My husband wasn’t yet home from work, so I reached him on his cell phone to suggest we meet up at a local spot for a festive drink together.  Let’s ring in the New Year a few hours early, I suggested.

The pub was packed with revelers, all in good cheer as they sat at tiny tables sharing appetizers and raucous laughter together.  Spotting a quiet corner, I grabbed a newly vacated table for two and waited for his arrival.

His eyes lit up when he spotted me.  We spent two hours talking about a thousand things, as we’d always done throughout our twenty-five years of partnership together. I waited until he was finishing his third glass of wine before I broke the news.

With an incredulous stare, he struggled to retain emotional control. I reached across the small table and held his hands firmly in my own. Listen to me, I said.  I’ll get through this.  It’s doable…it’s just body parts. I can live without body parts.

Sometimes the most unexpected journeys teach you the most profound lessons.  For example, if you simply keep your eye on the horizon, you can travel just one day at a time. By doing so, statistics on travel time become irrelevant because the only timeline you’re on is the one you choose to manage.

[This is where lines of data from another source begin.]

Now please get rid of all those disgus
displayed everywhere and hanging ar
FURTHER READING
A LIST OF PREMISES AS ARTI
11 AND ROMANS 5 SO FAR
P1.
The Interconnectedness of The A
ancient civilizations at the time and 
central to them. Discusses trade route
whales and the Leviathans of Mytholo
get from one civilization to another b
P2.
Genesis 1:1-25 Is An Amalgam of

The horizon is always there…just waiting for you to arrive, no matter how long the journey. Don’t look back and most certainly don’t look down.

 

 

Here On Earth With You

Picture 2This evening I was cruising around on WordPress, reading blog posts by other writers. I stumbled across a post that especially caught my attention, titled The Cancer Book. It’s written by the wife of a cancer patient.  Her personal anger and emotional fragility are all too familiar to me.

I’ve walked that same path alongside loved ones battling cancer.  And, I found myself providing comfort to my husband as he walked that path beside me while I myself battled cancer.

That was almost 10 years ago now…but the journey is as fresh in my mind as if it were just yesterday.  After reading her post, which detailed the anguish of having to purchase a notebook to help her keep all cancer-related paperwork together, I decided to leave a reader comment.  I told her what I tell everyone who asks about my own cancer journey;  keep your eye on the horizon and take it just one day at a time.  Don’t stress over the weeks/months ahead.  Just keep your eye on the horizon, stay steady and take it day by day. Only one day at a time.

Here On Earth With You is a poem I wrote early in my cancer journey, when it became clear that the best chance I had for survival  was not going to be the 8 weeks of radiation I’d been told would follow the initial surgery.  In my wildest dreams, I’d never expected to face the kind of battle strategics that cancer served up.  Too many trips to surgery in a matter of weeks, and then the final surgery was a drastic one. It left me with no choice but to be reminded, on a daily basis, that my life was in exchange for body parts.

For me, it’s been easy to keep it in perspective.  It’s just body parts.  Living isn’t about body parts, it’s about HEALTH.

I hope the blogger who wrote about her cancer book can soon write about the joy of celebrating with her husband over his renewed health.  Life is so unpredictable, but here on earth is where I hope he will remain for decades to come.

The sunshine’s warmth upon my skin on a brisk autumn day

brings good feelings to my heart,

for I know it’s nature’s way.

The sobering news of malignancy brings clarity to mind

for appreciation of battle,

of facing moments in time.

The smile on my children’s faces, no matter what their age

and the way their warmth envelops me

in every single stage.

Their laughter and their triumphs, their special little ways

that make me feel so blessed

with each passing day.

The joys I share in marriage, our love endures the years.

The support we share for each other,

no matter what the fears.

The way he looks so pensive, lost in thoughts of distress–

The way I reassure him,

our tomorrows will be the best.

I step up, front and center, to see how the facts unfold

and I face what lies before me,

choosing what the future holds.

Decisions hard to fathom, in order to pursue

a lifetime of more love,

here on earth with you.

Picture 3Blessings to all who have their own cancer journeys to endure.